En política, todas las situaciones revolucionarias exigen de mucho talento y capacidad para que –al mismo tiempo que se empatan los intereses propios– se preservan y se consolidan las garantías populares. Esto fue algo que Pedro Sánchez no logró, no tuvo límites y –en función de eso– negoció todo aquello que parecía innegociable. Desde la ley conocida como Sólo sí es sí –que además ya ha reconocido que ha sido el error más importante durante esta legislatura–, que rebaja las penas a los agresores y depredadores sexuales, hasta el pactar con los que eran los principales dirigentes de los países vascos. Unos dirigentes que en algún momento tuvieron contacto con ETA. A este respecto es importante añadir que, de hecho, siete de los candidatos de Eh-Bildu –que es una coalición de partidos con ideologías nacionalistas e independentistas vascas– a las elecciones autonómica y municipales de las pasadas elecciones del 28 de mayo del presente año han sido condenados por delitos de sangre, además de haberse demostrado que formaron parte de ETA.

Es necesario mencionar que los próximos comicios ya tuvieron su primera sorpresa. En el primer y único debate que habrá, la capacidad dialéctica, su destreza para hablar múltiples idiomas y la habilidad para conseguir la mayor cantidad de fondos europeos de Pedro Sánchez se tropezó con la figura de un personaje llamado Alberto Núñez Feijóo. Antes de dicho debate y de algunos otros sucesos que han venido pasando en los últimos días, Sánchez tenía una gran posición para mantenerse en la cúpula del poder español. Sin embargo, llegó Núñez Feijóo, que es un gobernante con una experiencia destacada tras haber ganado cuatro mayorías absolutas en la comunidad gallega y que es un hombre que, al menos, da la seguridad a los españoles sobre que no todo está en peligro ni en venta.

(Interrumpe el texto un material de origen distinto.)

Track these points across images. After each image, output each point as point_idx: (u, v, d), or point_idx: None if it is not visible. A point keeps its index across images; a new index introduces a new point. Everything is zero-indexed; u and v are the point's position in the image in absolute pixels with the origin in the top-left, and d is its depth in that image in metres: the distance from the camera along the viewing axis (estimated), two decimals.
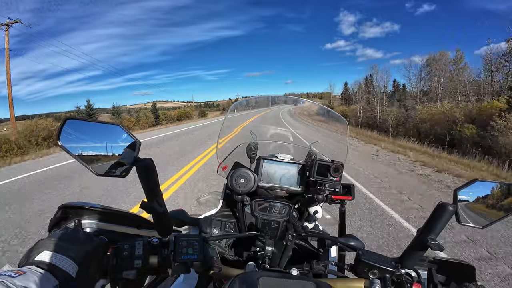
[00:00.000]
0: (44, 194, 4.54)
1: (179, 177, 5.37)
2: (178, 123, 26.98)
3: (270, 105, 1.62)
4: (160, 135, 14.30)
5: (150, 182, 0.52)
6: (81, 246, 0.50)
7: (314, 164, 0.72)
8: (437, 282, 0.61)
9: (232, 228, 0.82)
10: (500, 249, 2.91)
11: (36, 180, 5.70)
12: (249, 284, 0.47)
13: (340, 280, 0.61)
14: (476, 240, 3.07)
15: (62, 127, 0.51)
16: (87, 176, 5.18)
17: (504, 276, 2.44)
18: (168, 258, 0.54)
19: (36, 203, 4.12)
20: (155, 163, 0.52)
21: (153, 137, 13.36)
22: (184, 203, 3.95)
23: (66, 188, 4.90)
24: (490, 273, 2.48)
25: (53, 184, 5.18)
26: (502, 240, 3.11)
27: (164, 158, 7.23)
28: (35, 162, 8.13)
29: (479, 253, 2.82)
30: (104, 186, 4.70)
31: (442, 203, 0.56)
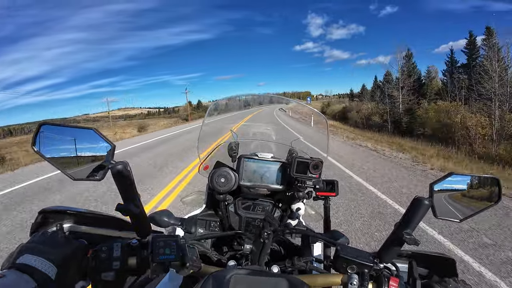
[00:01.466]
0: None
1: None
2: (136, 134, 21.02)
3: (257, 105, 1.59)
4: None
5: (126, 185, 0.53)
6: (60, 249, 0.51)
7: (293, 162, 0.72)
8: (417, 275, 0.62)
9: (217, 227, 0.83)
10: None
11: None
12: (221, 282, 0.48)
13: (320, 276, 0.62)
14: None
15: (38, 132, 0.52)
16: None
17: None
18: (147, 259, 0.54)
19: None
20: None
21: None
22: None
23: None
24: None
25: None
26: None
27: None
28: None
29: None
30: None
31: (417, 197, 0.57)
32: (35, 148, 0.51)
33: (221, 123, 1.50)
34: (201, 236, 0.78)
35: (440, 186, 0.59)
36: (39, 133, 0.52)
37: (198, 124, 4.26)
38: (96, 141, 0.53)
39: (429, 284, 0.58)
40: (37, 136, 0.51)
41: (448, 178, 0.59)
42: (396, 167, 6.86)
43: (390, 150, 9.74)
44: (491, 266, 2.57)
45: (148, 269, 0.55)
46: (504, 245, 2.94)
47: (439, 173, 6.26)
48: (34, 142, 0.51)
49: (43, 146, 0.52)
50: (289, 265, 0.68)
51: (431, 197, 0.57)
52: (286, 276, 0.50)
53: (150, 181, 5.40)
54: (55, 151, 0.53)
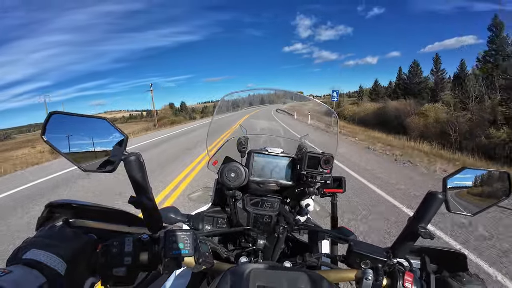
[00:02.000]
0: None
1: None
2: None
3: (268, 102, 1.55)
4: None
5: (138, 177, 0.51)
6: (69, 243, 0.49)
7: (305, 157, 0.71)
8: (430, 270, 0.61)
9: (224, 223, 0.82)
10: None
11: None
12: (241, 276, 0.46)
13: (333, 271, 0.61)
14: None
15: (47, 122, 0.50)
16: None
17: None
18: (159, 254, 0.53)
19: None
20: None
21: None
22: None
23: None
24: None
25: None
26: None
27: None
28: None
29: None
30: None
31: (431, 191, 0.57)
32: (44, 138, 0.49)
33: (231, 118, 1.48)
34: (213, 231, 0.77)
35: (453, 180, 0.59)
36: (49, 122, 0.50)
37: (167, 134, 5.04)
38: (109, 132, 0.51)
39: (443, 279, 0.58)
40: (46, 125, 0.50)
41: (461, 173, 0.59)
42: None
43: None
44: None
45: (159, 265, 0.53)
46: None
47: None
48: (44, 131, 0.49)
49: (53, 136, 0.50)
50: (300, 261, 0.67)
51: (444, 191, 0.57)
52: (305, 271, 0.49)
53: None
54: (65, 141, 0.51)
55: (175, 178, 5.46)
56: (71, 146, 0.51)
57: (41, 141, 0.50)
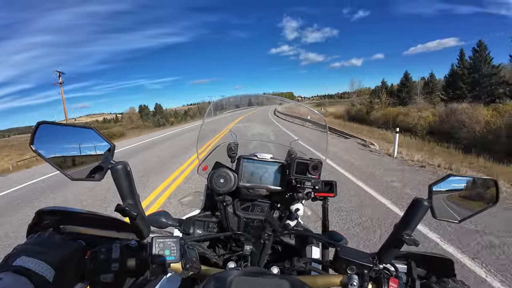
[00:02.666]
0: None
1: None
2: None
3: (256, 105, 1.58)
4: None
5: (125, 185, 0.52)
6: (58, 250, 0.50)
7: (293, 163, 0.72)
8: (415, 276, 0.62)
9: (215, 228, 0.83)
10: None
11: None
12: (223, 283, 0.47)
13: (320, 277, 0.62)
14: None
15: (36, 131, 0.51)
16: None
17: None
18: (146, 261, 0.54)
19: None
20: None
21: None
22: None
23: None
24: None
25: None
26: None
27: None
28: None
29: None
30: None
31: (417, 198, 0.57)
32: (33, 147, 0.50)
33: (221, 122, 1.49)
34: (199, 237, 0.78)
35: (439, 187, 0.60)
36: (37, 132, 0.51)
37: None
38: (96, 141, 0.52)
39: (428, 285, 0.58)
40: (35, 135, 0.51)
41: (447, 180, 0.60)
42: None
43: None
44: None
45: (147, 271, 0.54)
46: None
47: None
48: (33, 141, 0.50)
49: (41, 145, 0.51)
50: (289, 266, 0.67)
51: (430, 198, 0.58)
52: (287, 278, 0.50)
53: None
54: (53, 150, 0.52)
55: None
56: (59, 155, 0.52)
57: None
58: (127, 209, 0.52)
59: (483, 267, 2.33)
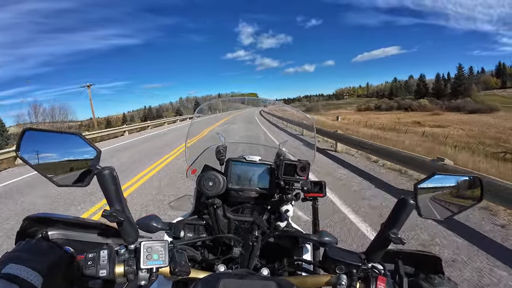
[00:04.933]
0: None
1: None
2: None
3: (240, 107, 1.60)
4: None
5: (112, 190, 0.52)
6: (45, 257, 0.50)
7: (281, 164, 0.73)
8: (403, 274, 0.63)
9: (205, 231, 0.83)
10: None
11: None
12: (210, 286, 0.47)
13: (309, 277, 0.62)
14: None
15: (21, 138, 0.51)
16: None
17: None
18: (135, 266, 0.54)
19: None
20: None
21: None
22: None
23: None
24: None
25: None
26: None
27: None
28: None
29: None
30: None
31: (402, 197, 0.58)
32: (19, 154, 0.50)
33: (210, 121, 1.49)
34: (189, 240, 0.78)
35: (424, 185, 0.61)
36: (23, 139, 0.51)
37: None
38: (81, 146, 0.53)
39: (416, 282, 0.59)
40: (21, 142, 0.51)
41: (432, 178, 0.60)
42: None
43: None
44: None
45: (135, 276, 0.54)
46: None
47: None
48: (19, 148, 0.50)
49: (27, 152, 0.51)
50: (279, 267, 0.68)
51: (415, 196, 0.59)
52: (275, 279, 0.51)
53: None
54: (39, 157, 0.52)
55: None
56: (45, 161, 0.52)
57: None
58: (114, 214, 0.52)
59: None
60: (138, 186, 4.92)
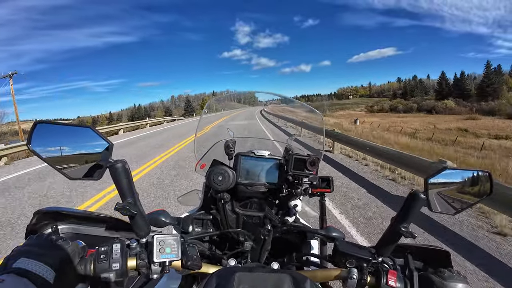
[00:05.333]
0: None
1: None
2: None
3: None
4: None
5: (124, 184, 0.52)
6: (57, 251, 0.49)
7: (291, 159, 0.73)
8: (413, 268, 0.63)
9: (213, 226, 0.83)
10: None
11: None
12: (226, 279, 0.47)
13: (319, 271, 0.62)
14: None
15: (33, 131, 0.50)
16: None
17: None
18: (147, 259, 0.54)
19: None
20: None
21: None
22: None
23: None
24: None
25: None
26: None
27: None
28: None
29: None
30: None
31: (413, 192, 0.58)
32: (30, 147, 0.50)
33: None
34: (201, 234, 0.78)
35: (434, 180, 0.61)
36: (34, 132, 0.50)
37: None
38: (94, 140, 0.52)
39: (426, 276, 0.59)
40: (32, 135, 0.50)
41: (442, 173, 0.61)
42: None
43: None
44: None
45: (148, 269, 0.54)
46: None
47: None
48: (30, 141, 0.50)
49: (39, 145, 0.50)
50: (288, 262, 0.68)
51: (426, 191, 0.59)
52: (289, 272, 0.51)
53: None
54: (51, 150, 0.52)
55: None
56: (57, 155, 0.52)
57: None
58: (127, 207, 0.52)
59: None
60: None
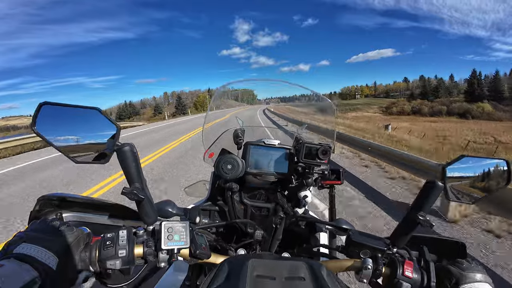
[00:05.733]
0: None
1: None
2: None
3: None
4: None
5: (132, 168, 0.51)
6: (61, 237, 0.48)
7: (302, 147, 0.71)
8: (429, 259, 0.61)
9: (221, 216, 0.81)
10: None
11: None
12: (239, 265, 0.45)
13: (332, 261, 0.60)
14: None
15: (38, 112, 0.48)
16: None
17: None
18: (154, 247, 0.52)
19: None
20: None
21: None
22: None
23: None
24: None
25: None
26: None
27: None
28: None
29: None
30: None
31: (430, 180, 0.56)
32: (35, 129, 0.48)
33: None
34: (210, 224, 0.76)
35: (452, 168, 0.59)
36: (39, 113, 0.48)
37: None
38: (101, 122, 0.50)
39: (443, 267, 0.57)
40: (37, 117, 0.48)
41: (460, 160, 0.59)
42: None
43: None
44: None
45: (155, 258, 0.52)
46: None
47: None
48: (35, 123, 0.48)
49: (44, 127, 0.48)
50: (298, 252, 0.66)
51: (443, 179, 0.57)
52: (304, 259, 0.49)
53: None
54: (56, 132, 0.50)
55: None
56: (63, 137, 0.50)
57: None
58: (134, 192, 0.50)
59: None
60: None
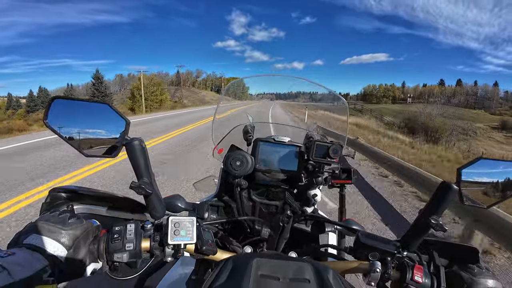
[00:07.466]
0: None
1: None
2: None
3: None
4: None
5: (141, 162, 0.51)
6: (70, 229, 0.48)
7: (313, 145, 0.69)
8: (440, 264, 0.59)
9: (229, 213, 0.81)
10: None
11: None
12: (243, 264, 0.45)
13: (340, 263, 0.59)
14: None
15: (49, 106, 0.50)
16: None
17: None
18: (161, 241, 0.52)
19: None
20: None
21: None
22: None
23: None
24: None
25: None
26: None
27: None
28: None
29: None
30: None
31: (445, 182, 0.54)
32: (47, 122, 0.49)
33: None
34: (217, 220, 0.76)
35: (467, 171, 0.57)
36: (51, 107, 0.50)
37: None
38: (111, 116, 0.51)
39: (453, 272, 0.56)
40: (49, 111, 0.49)
41: (477, 163, 0.56)
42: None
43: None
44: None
45: (161, 252, 0.53)
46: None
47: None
48: (47, 116, 0.49)
49: (55, 121, 0.50)
50: (306, 252, 0.65)
51: (458, 182, 0.55)
52: (310, 260, 0.48)
53: None
54: (67, 126, 0.51)
55: None
56: (73, 131, 0.51)
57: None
58: (142, 186, 0.50)
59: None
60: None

Es como si, de golpe, la realidad se hubiera impuesto y la capacidad dialéctica –así como la manera de andar y siendo más listo que nadie– se hubiera posicionado en una situación en la que se reflejaron los límites. Para soñar está bien contar con personajes que no tengan límites. Para vivir y gobernar es indispensable contar con una posición respetuosa y, desde luego, mucho más alineada a la salvaguarda de las instituciones.

Estamos en medio de una situación en la que en seis días se definirá de manera completa cuál será el futuro político de España. En este momento –salvo que suceda un milagro– todo parece indicar que el PSOE tiene perdidas las elecciones. Pero, además, tal y como se ha producido la fragmentación del voto, la verdadera clave y reto para poder gobernar como se desea está en conseguir más de 176 diputados y con ello garantizar la mayoría absoluta del Congreso. Una mayoría que permite gobernar sin tener que pagar grandes precios ni otorgar concesiones significativas, manteniendo una situación favorable que permita cumplir con el programa que se ha prometido.

Veremos qué pasa el próximo 23 de julio y veremos cuántos españoles son los que forman parte de la revolución contra el sistema y cuántos son los que forman parte del sistema.